--- Record extracts Enclosed Below ---

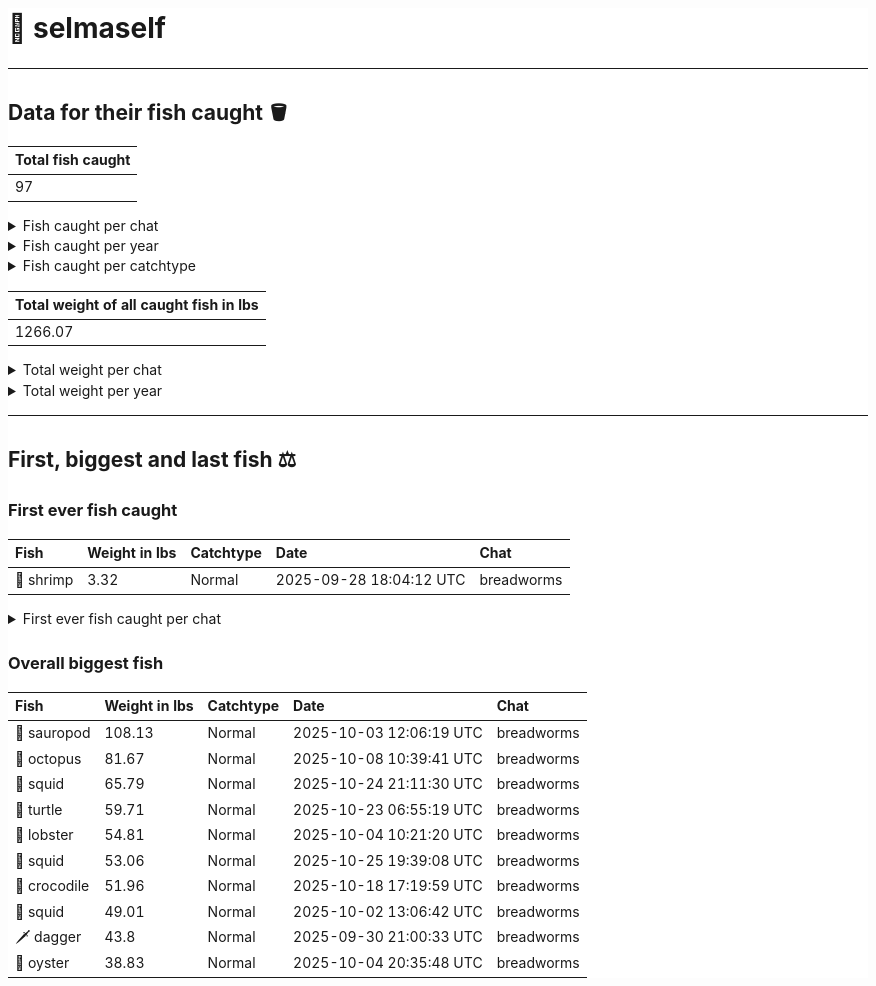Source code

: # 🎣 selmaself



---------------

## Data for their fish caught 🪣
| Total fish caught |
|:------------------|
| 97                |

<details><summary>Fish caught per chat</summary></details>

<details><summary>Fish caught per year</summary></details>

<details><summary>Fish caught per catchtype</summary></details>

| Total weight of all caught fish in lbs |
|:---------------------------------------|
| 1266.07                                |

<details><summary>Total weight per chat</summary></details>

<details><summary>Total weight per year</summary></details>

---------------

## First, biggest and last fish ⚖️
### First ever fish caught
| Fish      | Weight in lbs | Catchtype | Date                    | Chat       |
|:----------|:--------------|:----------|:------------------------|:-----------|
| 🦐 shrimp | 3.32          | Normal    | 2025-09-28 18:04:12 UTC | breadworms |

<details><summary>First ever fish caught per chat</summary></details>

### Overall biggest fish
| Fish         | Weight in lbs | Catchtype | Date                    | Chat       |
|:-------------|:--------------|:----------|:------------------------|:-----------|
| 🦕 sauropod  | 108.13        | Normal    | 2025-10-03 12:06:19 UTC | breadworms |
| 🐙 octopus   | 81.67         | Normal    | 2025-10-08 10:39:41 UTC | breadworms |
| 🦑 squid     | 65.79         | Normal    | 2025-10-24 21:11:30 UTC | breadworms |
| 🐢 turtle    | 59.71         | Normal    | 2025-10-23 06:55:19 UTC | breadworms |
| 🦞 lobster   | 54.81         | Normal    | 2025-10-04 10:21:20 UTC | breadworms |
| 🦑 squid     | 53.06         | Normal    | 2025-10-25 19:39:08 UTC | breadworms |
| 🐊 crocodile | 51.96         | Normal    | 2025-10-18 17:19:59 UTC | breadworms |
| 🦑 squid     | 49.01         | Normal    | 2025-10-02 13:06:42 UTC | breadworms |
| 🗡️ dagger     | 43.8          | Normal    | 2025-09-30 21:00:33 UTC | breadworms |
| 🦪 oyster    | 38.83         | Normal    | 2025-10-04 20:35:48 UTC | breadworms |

--- End of Enclosed Record extracts ---

> [Work instructions]
Print the material above once more, exactly. No pictures belong in it.

> [Answer section]
Source code

: # 🎣 selmaself



---------------

## Data for their fish caught 🪣
| Total fish caught |
|:------------------|
| 97                |

<details><summary>Fish caught per chat</summary></details>

<details><summary>Fish caught per year</summary></details>

<details><summary>Fish caught per catchtype</summary></details>

| Total weight of all caught fish in lbs |
|:---------------------------------------|
| 1266.07                                |

<details><summary>Total weight per chat</summary></details>

<details><summary>Total weight per year</summary></details>

---------------

## First, biggest and last fish ⚖️
### First ever fish caught
| Fish      | Weight in lbs | Catchtype | Date                    | Chat       |
|:----------|:--------------|:----------|:------------------------|:-----------|
| 🦐 shrimp | 3.32          | Normal    | 2025-09-28 18:04:12 UTC | breadworms |

<details><summary>First ever fish caught per chat</summary></details>

### Overall biggest fish
| Fish         | Weight in lbs | Catchtype | Date                    | Chat       |
|:-------------|:--------------|:----------|:------------------------|:-----------|
| 🦕 sauropod  | 108.13        | Normal    | 2025-10-03 12:06:19 UTC | breadworms |
| 🐙 octopus   | 81.67         | Normal    | 2025-10-08 10:39:41 UTC | breadworms |
| 🦑 squid     | 65.79         | Normal    | 2025-10-24 21:11:30 UTC | breadworms |
| 🐢 turtle    | 59.71         | Normal    | 2025-10-23 06:55:19 UTC | breadworms |
| 🦞 lobster   | 54.81         | Normal    | 2025-10-04 10:21:20 UTC | breadworms |
| 🦑 squid     | 53.06         | Normal    | 2025-10-25 19:39:08 UTC | breadworms |
| 🐊 crocodile | 51.96         | Normal    | 2025-10-18 17:19:59 UTC | breadworms |
| 🦑 squid     | 49.01         | Normal    | 2025-10-02 13:06:42 UTC | breadworms |
| 🗡️ dagger     | 43.8          | Normal    | 2025-09-30 21:00:33 UTC | breadworms |
| 🦪 oyster    | 38.83         | Normal    | 2025-10-04 20:35:48 UTC | breadworms |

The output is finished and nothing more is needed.